- [WHAT YOU SHOULD DO] Go through the entries below and copy each line that holds the word "ребенок".

- [DATASET EXCERPTS]
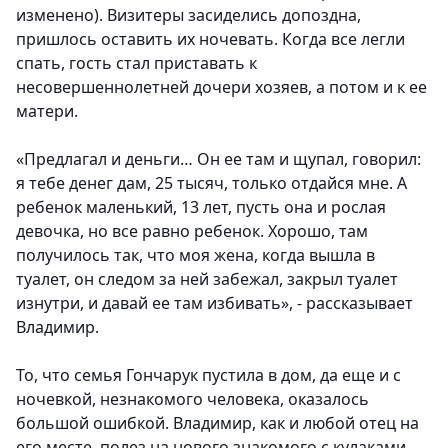
изменено). Визитеры засиделись допоздна,
пришлось оставить их ночевать. Когда все легли
спать, гость стал приставать к
несовершеннолетней дочери хозяев, а потом и к ее
матери.
«Предлагал и деньги… Он ее там и щупал, говорил:
я тебе денег дам, 25 тысяч, только отдайся мне. А
ребенок маленький, 13 лет, пусть она и рослая
девочка, но все равно ребенок. Хорошо, там
получилось так, что моя жена, когда вышла в
туалет, он следом за ней забежал, закрыл туалет
изнутри, и давай ее там избивать», - рассказывает
Владимир.
То, что семья Гончарук пустила в дом, да еще и с
ночевкой, незнакомого человека, оказалось
большой ошибкой. Владимир, как и любой отец на
его месте, полез на нового знакомого с кулаками.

- [ANSWER TO THE EXERCISE]
ребенок маленький, 13 лет, пусть она и рослая
девочка, но все равно ребенок. Хорошо, там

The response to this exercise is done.